***** READING PASSAGE *****

Amazon Interview Question
SDE-2sCountry: India
Interview Type: Written Test
Yeah, the nodes of a tree can be stored in the way a 'heap' is stored in an array. Starting from index 1, the left child can be started at index 2, and the right child at index 3. In general, for a parent at index i, the left child can be stored at index 2i and the right child at index 2i+1. If a node is not present a null(or some other special flag) can be stored at it's designated location. This should make it easy to reconstruct the heap back from the array.
Traverse that tree in in-order and pre-order. you will have two arrays one for in-order traversal and one for pre-order traversal. You can recreate the same tree again from these two arrays. You can also have post-order instead of pre-order. But in-order it must. you cannot recreate from pre-order and post-order traversal.
For the unbalanced tree, you can't reconstruct the tree from it's inorder, preorder, post order, or level order traversals, because these traversals alone don't have enough information for you to figure out the shape of the tree.There are two methods you can use to reconstruct a tree from its serialized array.
Method 1
Use inorder+preorder lists or inorder+postorder lists. By using inorder along with postorder or preorder traversals will help you to build the tree, because postorder and preorder will tell you the root node and using the root on inorder will tell you the left and right subtrees. If you observe these lists closely you'll see a recursive pattern.
Method 2
Use the preorder or postorder traversals and save null values as keys when you visit a null left or right node. Null nodes will work as a markers to help you reconstruct the tree in the right form. Again postorder's last node is the root, and preorder's first node is he root node; you can go from the leaf nodes and up and reconstruct the tree.
The question seems to be asking to serialize the tree into only one array. Your solution is creating 2 arrays - one for inorder and the other for pre/post order.

*****

*PROBLEM STATEMENT*: Please write out the interview discussion again starting at "For the unbalanced" and ending at "a recursive pattern.", substituting "structure" for "shape". The rows have no connection to the interview discussion above.

***** DATA PROVIDED *****

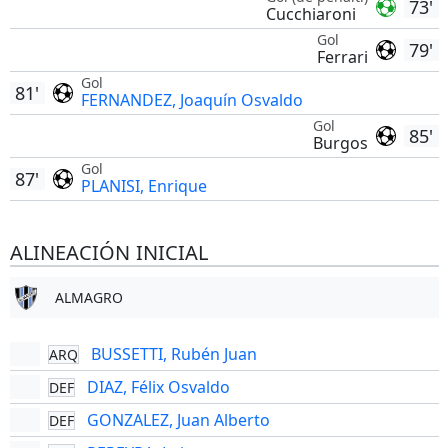
73'
Cucchiaroni
Gol
79'
Ferrari
Gol
81'
FERNANDEZ, Joaquín Osvaldo
Gol
85'
Burgos
Gol
87'
PLANISI, Enrique
ALINEACIÓN INICIAL
ALMAGRO
BUSSETTI, Rubén Juan
ARQ
DIAZ, Félix Osvaldo
DEF
GONZALEZ, Juan Alberto
DEF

*****

*EXPECTED OUTPUT*:
For the unbalanced tree, you can't reconstruct the tree from it's inorder, preorder, post order, or level order traversals, because these traversals alone don't have enough information for you to figure out the structure of the tree.There are two methods you can use to reconstruct a tree from its serialized array.
Method 1
Use inorder+preorder lists or inorder+postorder lists. By using inorder along with postorder or preorder traversals will help you to build the tree, because postorder and preorder will tell you the root node and using the root on inorder will tell you the left and right subtrees. If you observe these lists closely you'll see a recursive pattern.